▶ Work instructions:
Repeat the entries exactly. Leave nothing out.

#### The data ####

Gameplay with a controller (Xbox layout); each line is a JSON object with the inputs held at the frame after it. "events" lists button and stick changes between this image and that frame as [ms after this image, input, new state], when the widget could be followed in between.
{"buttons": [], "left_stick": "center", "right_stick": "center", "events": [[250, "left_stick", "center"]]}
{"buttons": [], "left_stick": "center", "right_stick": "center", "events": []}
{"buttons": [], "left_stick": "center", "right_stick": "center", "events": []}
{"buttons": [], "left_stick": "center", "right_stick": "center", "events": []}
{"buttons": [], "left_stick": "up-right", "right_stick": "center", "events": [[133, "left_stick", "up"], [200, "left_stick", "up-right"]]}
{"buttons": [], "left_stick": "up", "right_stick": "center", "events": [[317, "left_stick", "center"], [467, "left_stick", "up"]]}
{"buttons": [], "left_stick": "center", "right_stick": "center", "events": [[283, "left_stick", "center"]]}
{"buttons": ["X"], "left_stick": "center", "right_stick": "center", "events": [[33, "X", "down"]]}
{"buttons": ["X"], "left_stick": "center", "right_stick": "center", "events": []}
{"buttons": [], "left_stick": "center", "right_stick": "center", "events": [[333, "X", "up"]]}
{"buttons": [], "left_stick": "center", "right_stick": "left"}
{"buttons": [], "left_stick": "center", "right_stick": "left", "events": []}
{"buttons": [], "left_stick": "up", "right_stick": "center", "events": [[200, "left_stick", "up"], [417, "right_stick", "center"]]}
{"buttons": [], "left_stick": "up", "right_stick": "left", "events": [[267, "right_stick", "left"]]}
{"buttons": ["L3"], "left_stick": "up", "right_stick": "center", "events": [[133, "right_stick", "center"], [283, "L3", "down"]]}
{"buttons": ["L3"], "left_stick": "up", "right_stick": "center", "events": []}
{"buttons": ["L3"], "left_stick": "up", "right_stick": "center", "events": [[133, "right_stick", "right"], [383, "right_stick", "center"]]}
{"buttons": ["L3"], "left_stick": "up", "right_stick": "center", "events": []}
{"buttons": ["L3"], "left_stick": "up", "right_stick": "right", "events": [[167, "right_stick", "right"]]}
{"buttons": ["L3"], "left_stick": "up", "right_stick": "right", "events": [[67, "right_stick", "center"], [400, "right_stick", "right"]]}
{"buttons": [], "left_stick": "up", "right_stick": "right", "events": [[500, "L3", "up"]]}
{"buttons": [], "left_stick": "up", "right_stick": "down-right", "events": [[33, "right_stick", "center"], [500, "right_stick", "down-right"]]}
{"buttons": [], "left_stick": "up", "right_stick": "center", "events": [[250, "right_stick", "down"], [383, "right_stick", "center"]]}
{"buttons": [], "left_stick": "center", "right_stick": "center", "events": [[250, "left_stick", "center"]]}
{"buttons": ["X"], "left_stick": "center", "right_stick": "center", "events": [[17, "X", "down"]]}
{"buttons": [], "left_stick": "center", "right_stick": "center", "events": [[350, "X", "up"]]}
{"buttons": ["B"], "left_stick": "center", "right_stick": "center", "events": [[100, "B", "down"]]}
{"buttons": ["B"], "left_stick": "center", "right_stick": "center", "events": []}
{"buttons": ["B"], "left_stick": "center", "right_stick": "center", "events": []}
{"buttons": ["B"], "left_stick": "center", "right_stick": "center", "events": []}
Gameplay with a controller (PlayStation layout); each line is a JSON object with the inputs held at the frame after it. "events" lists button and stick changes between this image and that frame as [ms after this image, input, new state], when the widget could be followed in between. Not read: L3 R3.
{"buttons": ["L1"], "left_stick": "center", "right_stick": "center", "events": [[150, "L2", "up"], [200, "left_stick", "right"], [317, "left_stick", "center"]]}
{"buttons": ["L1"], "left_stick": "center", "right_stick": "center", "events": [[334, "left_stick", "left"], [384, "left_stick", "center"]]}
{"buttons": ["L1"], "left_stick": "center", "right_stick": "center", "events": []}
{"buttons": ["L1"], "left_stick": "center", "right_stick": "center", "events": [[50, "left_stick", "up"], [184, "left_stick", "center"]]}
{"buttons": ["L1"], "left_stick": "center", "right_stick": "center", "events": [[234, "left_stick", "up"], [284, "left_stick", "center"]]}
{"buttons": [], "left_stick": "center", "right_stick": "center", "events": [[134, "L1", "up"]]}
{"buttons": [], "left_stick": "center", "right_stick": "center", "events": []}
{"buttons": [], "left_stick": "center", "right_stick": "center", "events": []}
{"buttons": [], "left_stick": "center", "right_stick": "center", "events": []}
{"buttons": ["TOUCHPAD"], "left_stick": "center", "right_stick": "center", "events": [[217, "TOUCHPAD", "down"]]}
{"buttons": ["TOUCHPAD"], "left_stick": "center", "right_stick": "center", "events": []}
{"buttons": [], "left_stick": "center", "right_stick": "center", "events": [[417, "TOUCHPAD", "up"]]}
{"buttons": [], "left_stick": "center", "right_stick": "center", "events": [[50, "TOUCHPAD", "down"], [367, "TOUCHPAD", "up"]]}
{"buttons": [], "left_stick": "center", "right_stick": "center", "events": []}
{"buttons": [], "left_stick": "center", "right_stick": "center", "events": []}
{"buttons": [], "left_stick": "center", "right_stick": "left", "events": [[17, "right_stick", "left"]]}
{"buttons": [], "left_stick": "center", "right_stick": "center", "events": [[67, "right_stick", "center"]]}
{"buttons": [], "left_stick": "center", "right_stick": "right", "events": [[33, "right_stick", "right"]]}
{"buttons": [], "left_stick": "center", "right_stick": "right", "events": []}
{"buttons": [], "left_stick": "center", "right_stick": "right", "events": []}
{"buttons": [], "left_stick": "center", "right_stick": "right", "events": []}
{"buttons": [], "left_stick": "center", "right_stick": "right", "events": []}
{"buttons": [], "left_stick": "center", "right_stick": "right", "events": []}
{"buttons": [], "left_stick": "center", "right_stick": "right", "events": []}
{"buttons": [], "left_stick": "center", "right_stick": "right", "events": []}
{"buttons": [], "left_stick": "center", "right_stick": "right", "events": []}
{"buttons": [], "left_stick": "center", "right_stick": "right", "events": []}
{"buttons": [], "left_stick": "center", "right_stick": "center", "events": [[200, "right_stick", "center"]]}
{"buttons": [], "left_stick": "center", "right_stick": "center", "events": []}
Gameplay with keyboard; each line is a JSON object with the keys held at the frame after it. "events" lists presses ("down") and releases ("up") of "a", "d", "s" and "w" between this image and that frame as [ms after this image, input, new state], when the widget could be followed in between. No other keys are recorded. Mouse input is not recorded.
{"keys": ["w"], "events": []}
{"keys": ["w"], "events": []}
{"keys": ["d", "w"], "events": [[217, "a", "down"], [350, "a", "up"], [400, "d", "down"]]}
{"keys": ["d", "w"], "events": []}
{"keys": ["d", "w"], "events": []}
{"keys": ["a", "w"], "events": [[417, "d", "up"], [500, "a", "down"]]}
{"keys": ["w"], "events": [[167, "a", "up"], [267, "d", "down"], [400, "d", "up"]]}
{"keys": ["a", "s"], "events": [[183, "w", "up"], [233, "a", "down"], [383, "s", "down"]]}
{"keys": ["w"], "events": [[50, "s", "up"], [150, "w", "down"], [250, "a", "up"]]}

####

▶ Task response:
Gameplay with a controller (Xbox layout); each line is a JSON object with the inputs held at the frame after it. "events" lists button and stick changes between this image and that frame as [ms after this image, input, new state], when the widget could be followed in between.
{"buttons": [], "left_stick": "center", "right_stick": "center", "events": [[250, "left_stick", "center"]]}
{"buttons": [], "left_stick": "center", "right_stick": "center", "events": []}
{"buttons": [], "left_stick": "center", "right_stick": "center", "events": []}
{"buttons": [], "left_stick": "center", "right_stick": "center", "events": []}
{"buttons": [], "left_stick": "up-right", "right_stick": "center", "events": [[133, "left_stick", "up"], [200, "left_stick", "up-right"]]}
{"buttons": [], "left_stick": "up", "right_stick": "center", "events": [[317, "left_stick", "center"], [467, "left_stick", "up"]]}
{"buttons": [], "left_stick": "center", "right_stick": "center", "events": [[283, "left_stick", "center"]]}
{"buttons": ["X"], "left_stick": "center", "right_stick": "center", "events": [[33, "X", "down"]]}
{"buttons": ["X"], "left_stick": "center", "right_stick": "center", "events": []}
{"buttons": [], "left_stick": "center", "right_stick": "center", "events": [[333, "X", "up"]]}
{"buttons": [], "left_stick": "center", "right_stick": "left"}
{"buttons": [], "left_stick": "center", "right_stick": "left", "events": []}
{"buttons": [], "left_stick": "up", "right_stick": "center", "events": [[200, "left_stick", "up"], [417, "right_stick", "center"]]}
{"buttons": [], "left_stick": "up", "right_stick": "left", "events": [[267, "right_stick", "left"]]}
{"buttons": ["L3"], "left_stick": "up", "right_stick": "center", "events": [[133, "right_stick", "center"], [283, "L3", "down"]]}
{"buttons": ["L3"], "left_stick": "up", "right_stick": "center", "events": []}
{"buttons": ["L3"], "left_stick": "up", "right_stick": "center", "events": [[133, "right_stick", "right"], [383, "right_stick", "center"]]}
{"buttons": ["L3"], "left_stick": "up", "right_stick": "center", "events": []}
{"buttons": ["L3"], "left_stick": "up", "right_stick": "right", "events": [[167, "right_stick", "right"]]}
{"buttons": ["L3"], "left_stick": "up", "right_stick": "right", "events": [[67, "right_stick", "center"], [400, "right_stick", "right"]]}
{"buttons": [], "left_stick": "up", "right_stick": "right", "events": [[500, "L3", "up"]]}
{"buttons": [], "left_stick": "up", "right_stick": "down-right", "events": [[33, "right_stick", "center"], [500, "right_stick", "down-right"]]}
{"buttons": [], "left_stick": "up", "right_stick": "center", "events": [[250, "right_stick", "down"], [383, "right_stick", "center"]]}
{"buttons": [], "left_stick": "center", "right_stick": "center", "events": [[250, "left_stick", "center"]]}
{"buttons": ["X"], "left_stick": "center", "right_stick": "center", "events": [[17, "X", "down"]]}
{"buttons": [], "left_stick": "center", "right_stick": "center", "events": [[350, "X", "up"]]}
{"buttons": ["B"], "left_stick": "center", "right_stick": "center", "events": [[100, "B", "down"]]}
{"buttons": ["B"], "left_stick": "center", "right_stick": "center", "events": []}
{"buttons": ["B"], "left_stick": "center", "right_stick": "center", "events": []}
{"buttons": ["B"], "left_stick": "center", "right_stick": "center", "events": []}
Gameplay with a controller (PlayStation layout); each line is a JSON object with the inputs held at the frame after it. "events" lists button and stick changes between this image and that frame as [ms after this image, input, new state], when the widget could be followed in between. Not read: L3 R3.
{"buttons": ["L1"], "left_stick": "center", "right_stick": "center", "events": [[150, "L2", "up"], [200, "left_stick", "right"], [317, "left_stick", "center"]]}
{"buttons": ["L1"], "left_stick": "center", "right_stick": "center", "events": [[334, "left_stick", "left"], [384, "left_stick", "center"]]}
{"buttons": ["L1"], "left_stick": "center", "right_stick": "center", "events": []}
{"buttons": ["L1"], "left_stick": "center", "right_stick": "center", "events": [[50, "left_stick", "up"], [184, "left_stick", "center"]]}
{"buttons": ["L1"], "left_stick": "center", "right_stick": "center", "events": [[234, "left_stick", "up"], [284, "left_stick", "center"]]}
{"buttons": [], "left_stick": "center", "right_stick": "center", "events": [[134, "L1", "up"]]}
{"buttons": [], "left_stick": "center", "right_stick": "center", "events": []}
{"buttons": [], "left_stick": "center", "right_stick": "center", "events": []}
{"buttons": [], "left_stick": "center", "right_stick": "center", "events": []}
{"buttons": ["TOUCHPAD"], "left_stick": "center", "right_stick": "center", "events": [[217, "TOUCHPAD", "down"]]}
{"buttons": ["TOUCHPAD"], "left_stick": "center", "right_stick": "center", "events": []}
{"buttons": [], "left_stick": "center", "right_stick": "center", "events": [[417, "TOUCHPAD", "up"]]}
{"buttons": [], "left_stick": "center", "right_stick": "center", "events": [[50, "TOUCHPAD", "down"], [367, "TOUCHPAD", "up"]]}
{"buttons": [], "left_stick": "center", "right_stick": "center", "events": []}
{"buttons": [], "left_stick": "center", "right_stick": "center", "events": []}
{"buttons": [], "left_stick": "center", "right_stick": "left", "events": [[17, "right_stick", "left"]]}
{"buttons": [], "left_stick": "center", "right_stick": "center", "events": [[67, "right_stick", "center"]]}
{"buttons": [], "left_stick": "center", "right_stick": "right", "events": [[33, "right_stick", "right"]]}
{"buttons": [], "left_stick": "center", "right_stick": "right", "events": []}
{"buttons": [], "left_stick": "center", "right_stick": "right", "events": []}
{"buttons": [], "left_stick": "center", "right_stick": "right", "events": []}
{"buttons": [], "left_stick": "center", "right_stick": "right", "events": []}
{"buttons": [], "left_stick": "center", "right_stick": "right", "events": []}
{"buttons": [], "left_stick": "center", "right_stick": "right", "events": []}
{"buttons": [], "left_stick": "center", "right_stick": "right", "events": []}
{"buttons": [], "left_stick": "center", "right_stick": "right", "events": []}
{"buttons": [], "left_stick": "center", "right_stick": "right", "events": []}
{"buttons": [], "left_stick": "center", "right_stick": "center", "events": [[200, "right_stick", "center"]]}
{"buttons": [], "left_stick": "center", "right_stick": "center", "events": []}
Gameplay with keyboard; each line is a JSON object with the keys held at the frame after it. "events" lists presses ("down") and releases ("up") of "a", "d", "s" and "w" between this image and that frame as [ms after this image, input, new state], when the widget could be followed in between. No other keys are recorded. Mouse input is not recorded.
{"keys": ["w"], "events": []}
{"keys": ["w"], "events": []}
{"keys": ["d", "w"], "events": [[217, "a", "down"], [350, "a", "up"], [400, "d", "down"]]}
{"keys": ["d", "w"], "events": []}
{"keys": ["d", "w"], "events": []}
{"keys": ["a", "w"], "events": [[417, "d", "up"], [500, "a", "down"]]}
{"keys": ["w"], "events": [[167, "a", "up"], [267, "d", "down"], [400, "d", "up"]]}
{"keys": ["a", "s"], "events": [[183, "w", "up"], [233, "a", "down"], [383, "s", "down"]]}
{"keys": ["w"], "events": [[50, "s", "up"], [150, "w", "down"], [250, "a", "up"]]}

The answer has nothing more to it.